ETL: Extract Transform Load
Source Connector: A Source connector is a connector that extends SourceConnector and is used by Kafka Connect to pull data into a Kafka Cluster. In the typical ETL pattern a SourceConnector would be used to extract data from a source system. Source systems can be anything from a relational database, to a remote web service.
Sink Connector: A Sink connector is a connector that extends SinkConnector and is used by Kafka Connect to pull data into a Kafka Cluster. In the typical ETL pattern a SinkConnector would be used to load data into a target system.
Transformation: A Transformation is used to make changes to data on the fly before it is written to Kafka or written to the target system. This could be masking a field, or setting the value of a field.
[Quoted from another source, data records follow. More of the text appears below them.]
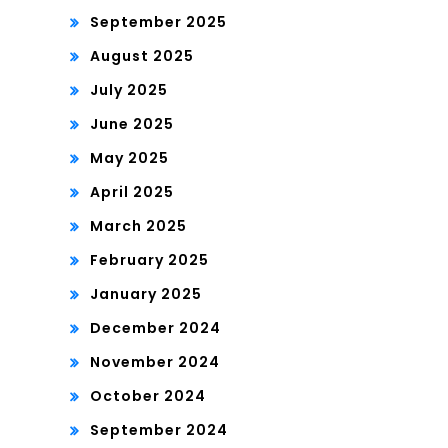
September 2025
August 2025
July 2025
June 2025
May 2025
April 2025
March 2025
February 2025
January 2025
December 2024
November 2024
October 2024
September 2024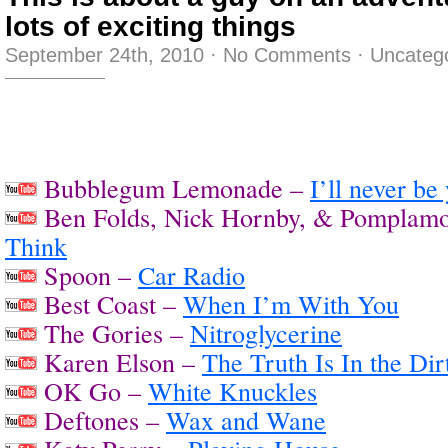
lots of exciting things
September 24th, 2010
·
No Comments
·
Uncateg
Bubblegum Lemonade –
I’ll never be
Ben Folds, Nick Hornby, & Pomplam
Think
Spoon –
Car Radio
Best Coast –
When I’m With You
The Gories –
Nitroglycerine
Karen Elson –
The Truth Is In the Dir
OK Go –
White Knuckles
Deftones –
Wax and Wane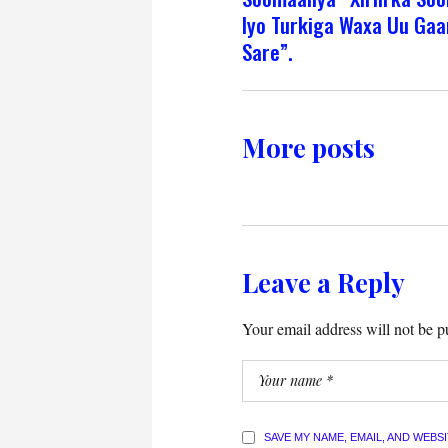
Iyo Turkiga Waxa Uu Gaa
Sare”.
More posts
Leave a Reply
Your email address will not be p
SAVE MY NAME, EMAIL, AND WEBS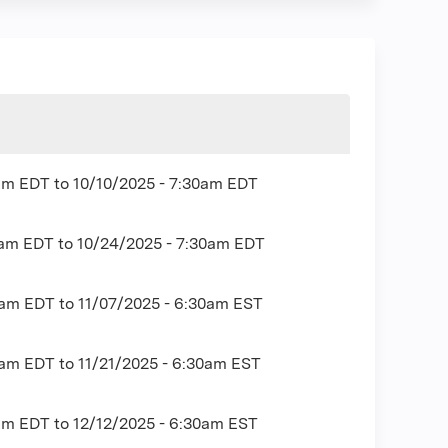
0am EDT
to
10/10/2025 - 7:30am EDT
0am EDT
to
10/24/2025 - 7:30am EDT
0am EDT
to
11/07/2025 - 6:30am EST
0am EDT
to
11/21/2025 - 6:30am EST
0am EDT
to
12/12/2025 - 6:30am EST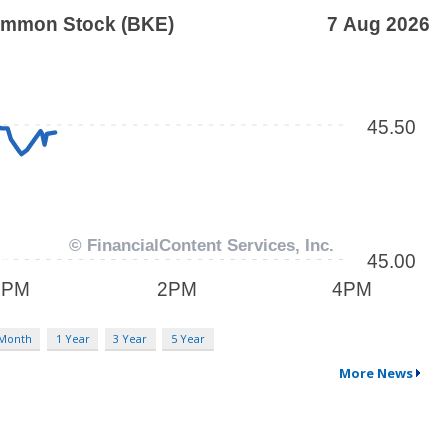
 Month
1 Year
3 Year
5 Year
More News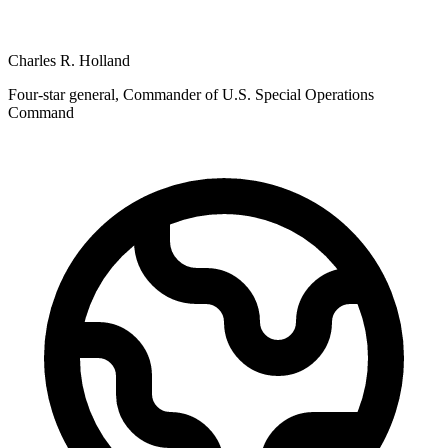
Charles R. Holland
Four-star general, Commander of U.S. Special Operations
Command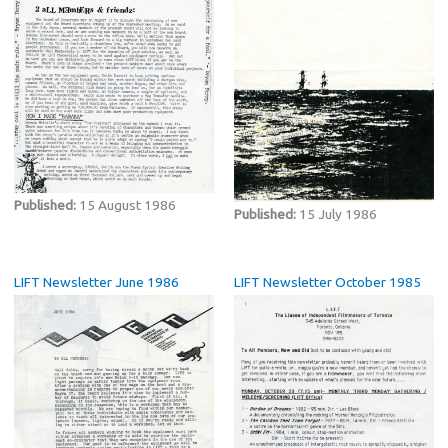
Published:
15 August 1986
Published:
15 July 1986
LIFT Newsletter June 1986
LIFT Newsletter October 1985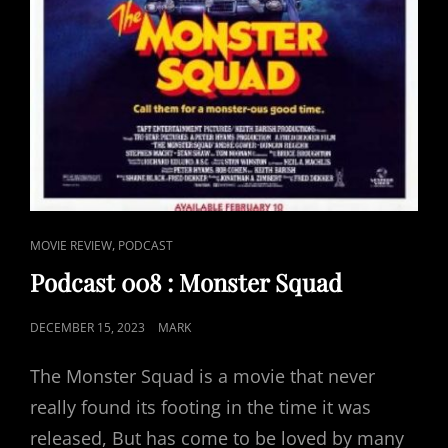
CAT
,
MOVIE REVIEW
PODCAST
LINKS
Podcast 008 : Monster Squad
POSTED
DECEMBER 15, 2023
MARK
ON
The Monster Squad is a movie that never
really found its footing in the time it was
released, But has come to be loved by many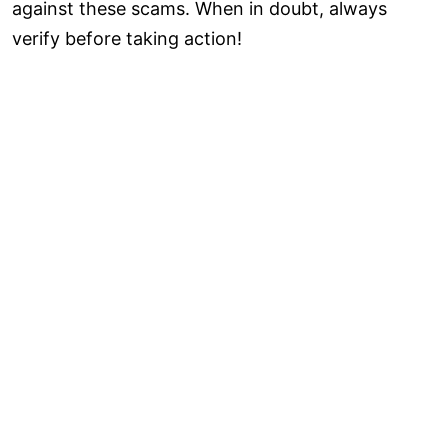
against these scams. When in doubt, always
verify before taking action!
Distributed Mode: Distributed mode is a configuration of Kafka Connect that allows a user to configure multiple worker nodes to share the workload of multiple connectors. In the event of a failure of one of the worker nodes, the running connectors will be distributed among the remaining worker nodes. This allows a high degree of fault tolerance.
Standalone Mode: Standalone mode is a configuration of Kafka Connect that runs as a single node. This mode is typically used with listening style connectors like the syslog and splunk connectors. This is not a fault tolerant mode. If fault tolerance is required it must be handled externally to Kafka Connect. For example with the syslog connector you can place a load balancer in front of multiple standalone nodes.
Kafka Topic: A Kafka Topic is the logical layer of a Kafka Cluster. A topic is made of one or more partition(s) which can be spread across several kafka broker(s)
Kafka Broker(s): A Kafka broker is a server in a Kafka Cluster which is used to store data.
Partition(s): A partition is a logical breakdown of a Topic which allows the data to be hosted across several machines. Kafka does not have a global guaranteed order but it does guarantee order within a partition. Partitions are selected based on a hash of the key.
SSL: A method for securing data between two hosts.
Schema Registry: The schema registry is a serializer and deserializer that integrates with Apache Avro to track the schemas associated with data in a topic. It also is used to ensure the proper schema is used when writing to a topic.
Avro: Apache Avro is a binary serialization system. It drastically reduces the overall size of the data written to disk, which directly correlates to less IO and storage requirements.
Key: The key is the the part of the message that is used to determine the partition that data will be written to. If the topic is configured as a compacted topic then only the last version of a key will be stored.
Value: The value is the part of the message that usually contains the bulk of the message. The value will typically contain fields with a representation of the data.
CDC: Change Data Capture
Compacted Topic: A compacted topic is used to store the last value of data for a key. This is used heavily in CDC use cases.